Recorded information:
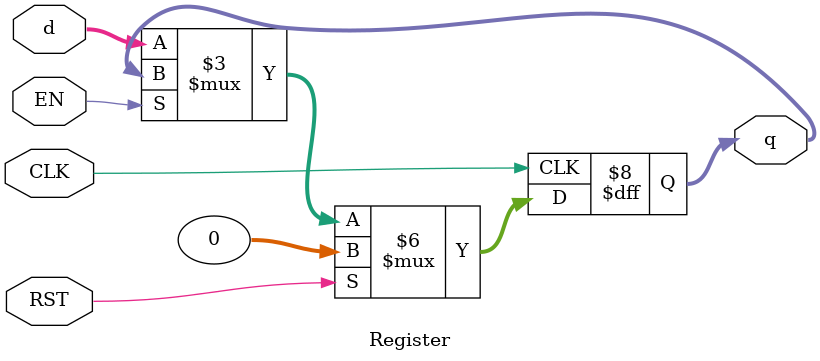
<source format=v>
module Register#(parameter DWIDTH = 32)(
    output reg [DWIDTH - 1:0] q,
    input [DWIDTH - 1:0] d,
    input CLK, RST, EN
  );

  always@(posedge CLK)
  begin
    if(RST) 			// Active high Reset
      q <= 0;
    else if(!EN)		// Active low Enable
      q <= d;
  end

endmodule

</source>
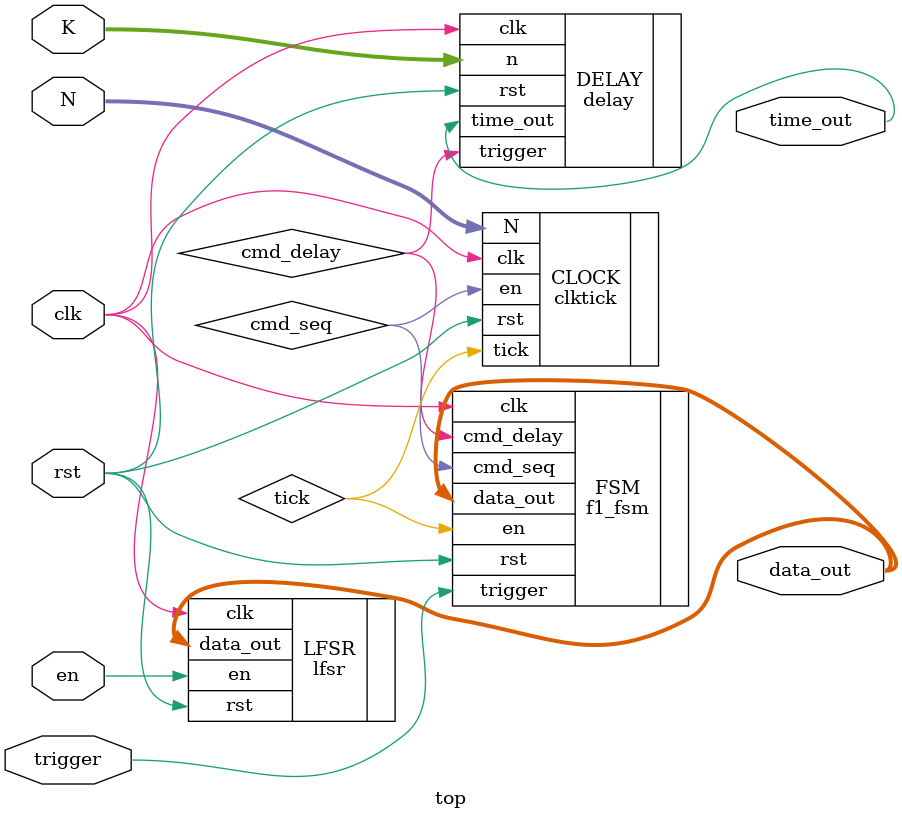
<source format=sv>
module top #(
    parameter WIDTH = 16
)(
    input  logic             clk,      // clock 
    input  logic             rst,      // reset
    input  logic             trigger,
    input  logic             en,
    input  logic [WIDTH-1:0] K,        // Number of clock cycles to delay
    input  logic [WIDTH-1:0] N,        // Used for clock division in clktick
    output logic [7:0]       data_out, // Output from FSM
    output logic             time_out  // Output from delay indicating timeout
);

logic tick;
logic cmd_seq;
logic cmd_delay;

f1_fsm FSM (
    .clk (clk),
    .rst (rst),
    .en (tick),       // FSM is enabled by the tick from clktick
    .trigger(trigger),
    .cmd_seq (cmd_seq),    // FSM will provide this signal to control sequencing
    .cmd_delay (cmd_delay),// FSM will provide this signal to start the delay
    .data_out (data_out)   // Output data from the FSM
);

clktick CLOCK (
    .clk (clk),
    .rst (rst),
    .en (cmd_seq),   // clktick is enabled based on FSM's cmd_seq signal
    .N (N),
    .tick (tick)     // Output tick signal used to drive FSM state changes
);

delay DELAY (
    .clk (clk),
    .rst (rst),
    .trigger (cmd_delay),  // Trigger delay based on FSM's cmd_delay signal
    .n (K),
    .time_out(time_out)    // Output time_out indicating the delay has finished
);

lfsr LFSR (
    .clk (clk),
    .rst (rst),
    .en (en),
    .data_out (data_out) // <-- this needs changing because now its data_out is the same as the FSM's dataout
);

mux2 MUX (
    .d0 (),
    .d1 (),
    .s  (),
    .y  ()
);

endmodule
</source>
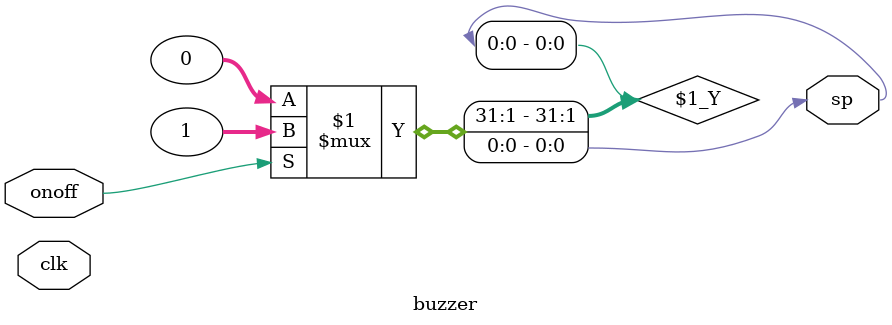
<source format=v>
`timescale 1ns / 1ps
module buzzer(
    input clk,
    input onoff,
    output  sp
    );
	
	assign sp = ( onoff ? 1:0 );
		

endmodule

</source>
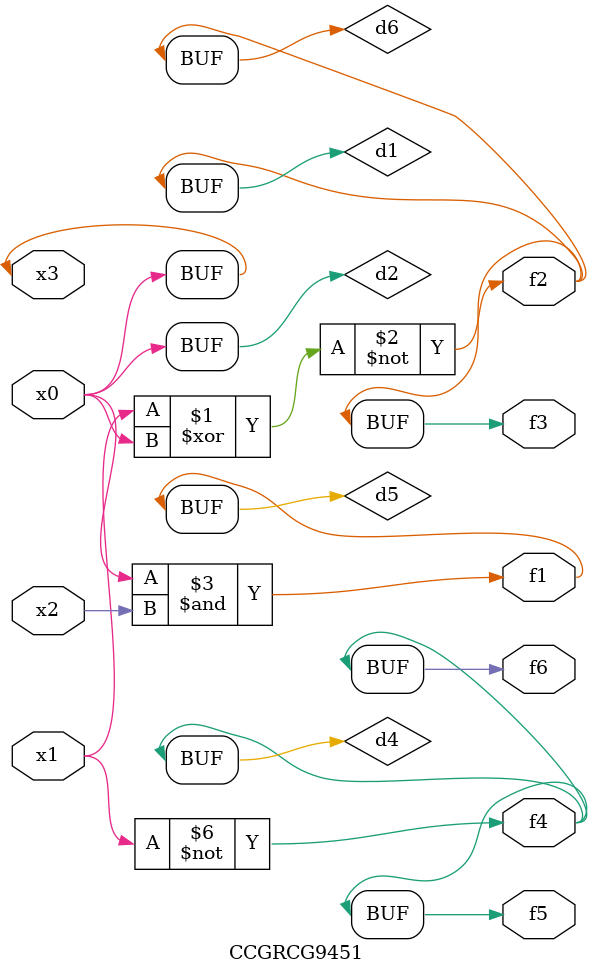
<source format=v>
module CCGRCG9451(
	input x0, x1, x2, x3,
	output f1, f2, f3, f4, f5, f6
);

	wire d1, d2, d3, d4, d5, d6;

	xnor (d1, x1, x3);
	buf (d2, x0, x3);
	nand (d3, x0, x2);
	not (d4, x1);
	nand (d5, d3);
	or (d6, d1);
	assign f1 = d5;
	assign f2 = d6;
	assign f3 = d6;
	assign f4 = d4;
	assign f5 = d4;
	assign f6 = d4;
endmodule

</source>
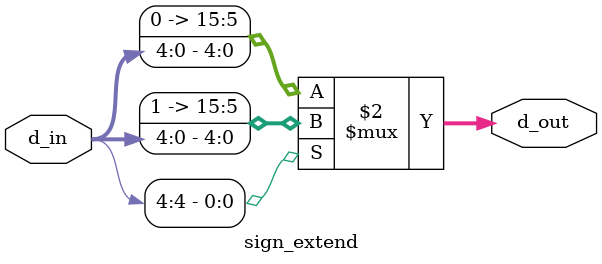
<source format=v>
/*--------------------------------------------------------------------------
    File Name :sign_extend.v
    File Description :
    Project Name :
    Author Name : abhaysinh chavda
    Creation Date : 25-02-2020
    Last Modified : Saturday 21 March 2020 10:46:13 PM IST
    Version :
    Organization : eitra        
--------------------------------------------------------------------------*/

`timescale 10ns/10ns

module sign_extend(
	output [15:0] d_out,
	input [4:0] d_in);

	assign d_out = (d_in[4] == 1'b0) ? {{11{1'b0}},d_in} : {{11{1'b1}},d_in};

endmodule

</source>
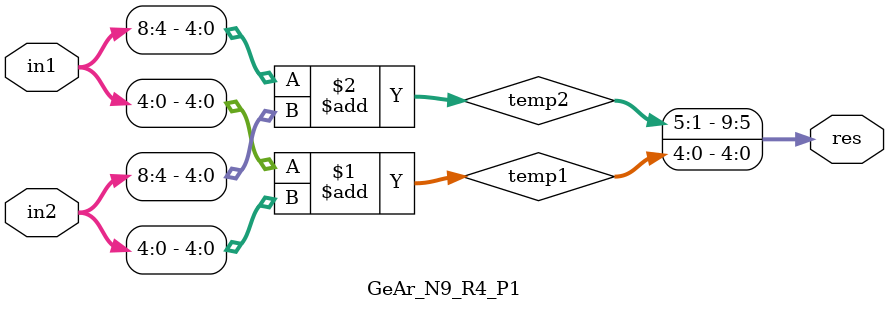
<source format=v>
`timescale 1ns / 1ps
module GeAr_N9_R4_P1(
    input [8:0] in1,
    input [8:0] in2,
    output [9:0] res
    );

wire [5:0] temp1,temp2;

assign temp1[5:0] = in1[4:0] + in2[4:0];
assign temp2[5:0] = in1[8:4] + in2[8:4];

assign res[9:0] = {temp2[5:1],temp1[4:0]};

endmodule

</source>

Problem details:
Filter the entries down to the lines that include the string "wire".

Written solution:
	wire d1, d2, d3, d4, d5, d6;
wire [5:0] temp1,temp2;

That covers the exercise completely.